• **Work to be completed**: Go to the line in the entries below that holds "(x=168, y=154) px" and repeat exactly from there through the line that holds "Chest CT, one", inclusive.

• **Study material**:
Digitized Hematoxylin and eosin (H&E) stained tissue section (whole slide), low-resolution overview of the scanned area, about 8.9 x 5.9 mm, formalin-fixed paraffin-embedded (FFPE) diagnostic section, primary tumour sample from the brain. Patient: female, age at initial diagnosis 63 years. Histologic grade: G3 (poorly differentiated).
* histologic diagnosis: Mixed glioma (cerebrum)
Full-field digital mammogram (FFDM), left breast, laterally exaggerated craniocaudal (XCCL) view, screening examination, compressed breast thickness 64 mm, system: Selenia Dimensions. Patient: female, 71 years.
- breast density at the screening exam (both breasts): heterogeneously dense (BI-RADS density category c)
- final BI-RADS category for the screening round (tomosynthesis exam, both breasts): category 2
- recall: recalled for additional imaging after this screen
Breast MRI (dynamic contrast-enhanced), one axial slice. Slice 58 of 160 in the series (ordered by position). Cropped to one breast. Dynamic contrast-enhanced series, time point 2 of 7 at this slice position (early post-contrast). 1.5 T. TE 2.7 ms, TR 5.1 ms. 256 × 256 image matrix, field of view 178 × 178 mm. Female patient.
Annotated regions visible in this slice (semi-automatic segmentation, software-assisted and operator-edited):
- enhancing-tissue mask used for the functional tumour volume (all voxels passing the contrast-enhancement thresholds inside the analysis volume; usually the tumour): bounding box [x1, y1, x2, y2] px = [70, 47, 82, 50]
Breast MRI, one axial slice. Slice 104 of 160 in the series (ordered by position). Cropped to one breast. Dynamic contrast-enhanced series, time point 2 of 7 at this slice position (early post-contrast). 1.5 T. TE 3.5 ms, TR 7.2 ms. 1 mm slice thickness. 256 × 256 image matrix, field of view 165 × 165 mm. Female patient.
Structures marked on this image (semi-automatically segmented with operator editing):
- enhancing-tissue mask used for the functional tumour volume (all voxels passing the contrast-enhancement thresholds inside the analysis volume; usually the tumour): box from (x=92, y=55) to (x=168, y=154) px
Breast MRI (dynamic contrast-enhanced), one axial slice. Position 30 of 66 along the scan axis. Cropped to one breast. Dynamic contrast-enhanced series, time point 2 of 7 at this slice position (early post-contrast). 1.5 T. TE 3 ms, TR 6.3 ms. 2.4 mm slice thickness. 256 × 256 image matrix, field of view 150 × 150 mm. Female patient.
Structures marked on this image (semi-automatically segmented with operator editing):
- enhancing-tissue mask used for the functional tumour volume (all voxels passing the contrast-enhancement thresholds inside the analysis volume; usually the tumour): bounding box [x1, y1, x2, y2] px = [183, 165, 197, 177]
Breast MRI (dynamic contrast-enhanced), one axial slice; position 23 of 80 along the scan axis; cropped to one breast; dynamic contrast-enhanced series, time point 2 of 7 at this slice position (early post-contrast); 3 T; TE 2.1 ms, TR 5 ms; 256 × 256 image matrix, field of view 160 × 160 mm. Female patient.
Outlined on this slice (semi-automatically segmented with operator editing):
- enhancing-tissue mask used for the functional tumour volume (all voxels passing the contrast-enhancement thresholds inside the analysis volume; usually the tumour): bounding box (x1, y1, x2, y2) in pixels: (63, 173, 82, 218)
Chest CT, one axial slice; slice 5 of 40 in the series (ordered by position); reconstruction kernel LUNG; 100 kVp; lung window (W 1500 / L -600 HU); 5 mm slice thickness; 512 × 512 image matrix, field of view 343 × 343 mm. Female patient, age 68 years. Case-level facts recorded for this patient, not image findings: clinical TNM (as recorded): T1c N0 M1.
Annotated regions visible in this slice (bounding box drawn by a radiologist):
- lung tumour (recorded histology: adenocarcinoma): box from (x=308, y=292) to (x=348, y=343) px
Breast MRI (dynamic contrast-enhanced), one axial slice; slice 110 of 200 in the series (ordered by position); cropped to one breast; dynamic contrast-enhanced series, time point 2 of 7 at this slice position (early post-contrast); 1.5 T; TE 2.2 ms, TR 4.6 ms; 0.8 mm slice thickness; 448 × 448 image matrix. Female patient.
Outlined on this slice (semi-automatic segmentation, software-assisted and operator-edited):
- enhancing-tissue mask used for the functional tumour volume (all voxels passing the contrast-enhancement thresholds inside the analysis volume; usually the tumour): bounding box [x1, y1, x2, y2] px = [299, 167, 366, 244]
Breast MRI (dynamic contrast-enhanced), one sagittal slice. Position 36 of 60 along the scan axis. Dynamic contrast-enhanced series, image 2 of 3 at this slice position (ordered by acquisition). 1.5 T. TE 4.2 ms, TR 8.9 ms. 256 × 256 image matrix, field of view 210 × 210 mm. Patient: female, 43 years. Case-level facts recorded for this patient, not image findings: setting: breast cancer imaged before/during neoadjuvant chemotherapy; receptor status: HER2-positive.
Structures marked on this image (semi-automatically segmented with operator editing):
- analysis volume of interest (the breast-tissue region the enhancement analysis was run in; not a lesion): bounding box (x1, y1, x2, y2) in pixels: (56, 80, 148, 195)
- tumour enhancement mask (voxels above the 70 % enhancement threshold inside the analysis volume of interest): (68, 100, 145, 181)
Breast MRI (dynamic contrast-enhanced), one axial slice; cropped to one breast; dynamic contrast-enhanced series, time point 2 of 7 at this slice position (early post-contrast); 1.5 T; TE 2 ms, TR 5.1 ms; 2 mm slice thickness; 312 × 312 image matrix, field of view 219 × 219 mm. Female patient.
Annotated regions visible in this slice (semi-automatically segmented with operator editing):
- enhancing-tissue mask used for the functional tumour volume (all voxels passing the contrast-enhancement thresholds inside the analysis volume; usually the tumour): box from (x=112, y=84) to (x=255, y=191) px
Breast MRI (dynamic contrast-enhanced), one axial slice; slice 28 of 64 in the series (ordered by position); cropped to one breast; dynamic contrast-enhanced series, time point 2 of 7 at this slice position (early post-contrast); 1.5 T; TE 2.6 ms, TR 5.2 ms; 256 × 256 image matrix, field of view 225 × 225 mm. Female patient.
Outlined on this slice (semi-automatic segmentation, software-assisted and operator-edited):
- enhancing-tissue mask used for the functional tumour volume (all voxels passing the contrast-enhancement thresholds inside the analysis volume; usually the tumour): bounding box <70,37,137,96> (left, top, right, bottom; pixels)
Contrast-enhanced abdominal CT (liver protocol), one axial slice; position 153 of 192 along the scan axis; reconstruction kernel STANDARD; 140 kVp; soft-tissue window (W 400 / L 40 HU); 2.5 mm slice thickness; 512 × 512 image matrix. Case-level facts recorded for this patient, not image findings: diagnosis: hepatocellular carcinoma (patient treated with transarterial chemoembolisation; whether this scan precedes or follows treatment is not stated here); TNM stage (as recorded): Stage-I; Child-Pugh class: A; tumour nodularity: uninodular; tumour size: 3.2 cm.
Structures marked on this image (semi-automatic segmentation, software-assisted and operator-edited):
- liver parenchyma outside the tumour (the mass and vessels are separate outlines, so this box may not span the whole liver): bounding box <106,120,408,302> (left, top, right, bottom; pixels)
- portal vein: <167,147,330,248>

• **Task result**:
- enhancing-tissue mask used for the functional tumour volume (all voxels passing the contrast-enhancement thresholds inside the analysis volume; usually the tumour): box from (x=92, y=55) to (x=168, y=154) px
Breast MRI (dynamic contrast-enhanced), one axial slice. Position 30 of 66 along the scan axis. Cropped to one breast. Dynamic contrast-enhanced series, time point 2 of 7 at this slice position (early post-contrast). 1.5 T. TE 3 ms, TR 6.3 ms. 2.4 mm slice thickness. 256 × 256 image matrix, field of view 150 × 150 mm. Female patient.
Structures marked on this image (semi-automatically segmented with operator editing):
- enhancing-tissue mask used for the functional tumour volume (all voxels passing the contrast-enhancement thresholds inside the analysis volume; usually the tumour): bounding box [x1, y1, x2, y2] px = [183, 165, 197, 177]
Breast MRI (dynamic contrast-enhanced), one axial slice; position 23 of 80 along the scan axis; cropped to one breast; dynamic contrast-enhanced series, time point 2 of 7 at this slice position (early post-contrast); 3 T; TE 2.1 ms, TR 5 ms; 256 × 256 image matrix, field of view 160 × 160 mm. Female patient.
Outlined on this slice (semi-automatically segmented with operator editing):
- enhancing-tissue mask used for the functional tumour volume (all voxels passing the contrast-enhancement thresholds inside the analysis volume; usually the tumour): bounding box (x1, y1, x2, y2) in pixels: (63, 173, 82, 218)
Chest CT, one axial slice; slice 5 of 40 in the series (ordered by position); reconstruction kernel LUNG; 100 kVp; lung window (W 1500 / L -600 HU); 5 mm slice thickness; 512 × 512 image matrix, field of view 343 × 343 mm. Female patient, age 68 years. Case-level facts recorded for this patient, not image findings: clinical TNM (as recorded): T1c N0 M1.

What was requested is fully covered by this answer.